葉黎不是這個意思?那他這樣說豈不是顯得是自己…可是這小子怎麼回事?一副童子雞的樣子,他今年也27歲了吧!
周圍伴著一群吃喝嫖賭抽五毒俱全的二世祖,他竟純潔的像朵茉莉花麼?
還是說他想為了誰守身如玉不成?
“你以前沒做過?”陸明堂不信地問道。
“嗯…”葉黎竭盡全力控制住聲線,怒斥心跳如此失常,理智半晌才重新掌控局面:
“我覺得這事兒要結婚以後做比較好。”
可他現在結婚了!
就是比較好的狀態!
想到這,心跳又一次失控了。
所以這家夥還是個保守主義,他和吳瑜沒做過——陸明堂煩躁得又想來一支煙了,現在算什麼事兒,他起的頭,怎麼收場?
“你想做嗎?我會讓你很舒服的。”
葉黎湊近了些,整個人罩在陸明堂身上,帶著極強的壓迫感,兩隻眼睛卻亮晶晶的,躍躍欲試要展示這些日子的學習成果。
陸明堂不知道坦蕩和羞澀是怎麼在一個人眼中完美融合的,他正被他逼到絕境。
身上熱的驚人,剛洗的澡算白費了,一種幹渴盤踞了他的喉嚨,喉結劇烈滾動,絲毫無法緩解。

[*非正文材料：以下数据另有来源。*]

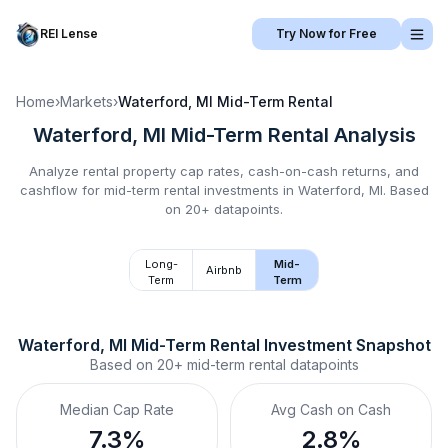
REI Lense
Try Now for Free
Home
›
Markets
›
Waterford, MI
Mid-Term Rental
Waterford, MI
Mid-Term Rental
Analysis
Analyze rental property cap rates, cash-on-cash returns, and
cashflow for
mid-term rental
investments in
Waterford, MI
.
Based
on 20+ datapoints.
Long-
Mid-
Airbnb
Term
Term
Waterford, MI
Mid-Term Rental
 Investment Snapshot
Based on
20+
mid-term rental
datapoints
Median Cap Rate
Avg Cash on Cash
7.3%
2.8%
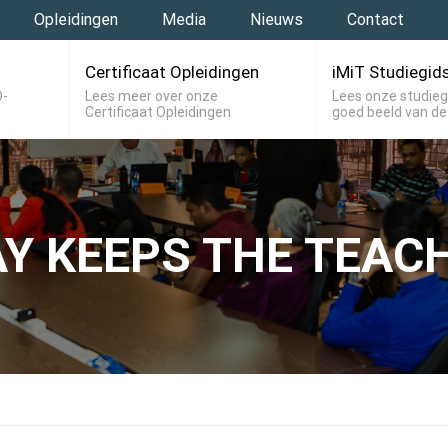
Opleidingen
Media
Nieuws
Contact
Certificaat Opleidingen
iMiT Studiegid
O-
Lees meer over onze
Lees onze studieg
Certificaat Opleidingen
goed beeld van de
AY KEEPS THE TEAC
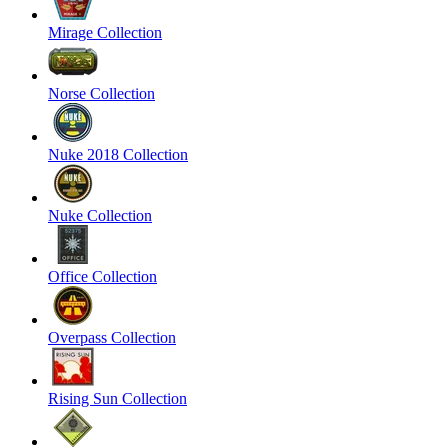
Mirage Collection
Norse Collection
Nuke 2018 Collection
Nuke Collection
Office Collection
Overpass Collection
Rising Sun Collection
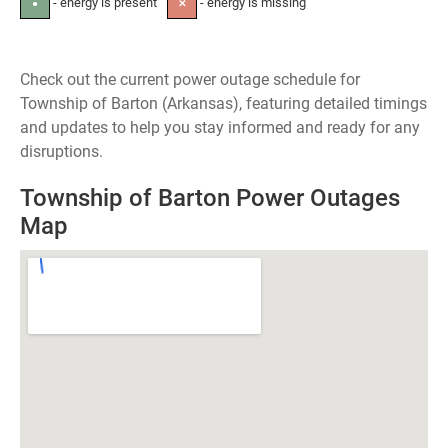
- energy is present
- energy is missing
●
✕
Check out the current power outage schedule for
Township of Barton (Arkansas), featuring detailed timings
and updates to help you stay informed and ready for any
disruptions.
Township of Barton Power Outages
Map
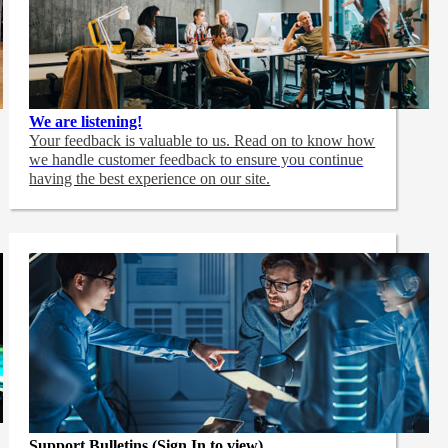
We are listening!
Your feedback is valuable to us. Read on to know how
we handle customer feedback to ensure you continue
having the best experience on our site.
Support Bulletins (Sign In to view)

“我想抽支煙,你介意嗎?”他沒有正面回答,但他知道自己偽裝的鎮定有多麼不堪一擊,這人只要把手貼在他的胸膛,就能感受到他難以抑制的顫抖。
恐懼——他不知道自己在恐懼什麼。
葉黎也看出來了,那雙亮的像星星的眼睛黯淡些許,但立馬退回安全距離。
“抱歉...”
“對不起...”
他們不約而同,然後同時愣住,緩了半晌,陸明堂抬手握住葉黎的胳膊:
“你要是想...”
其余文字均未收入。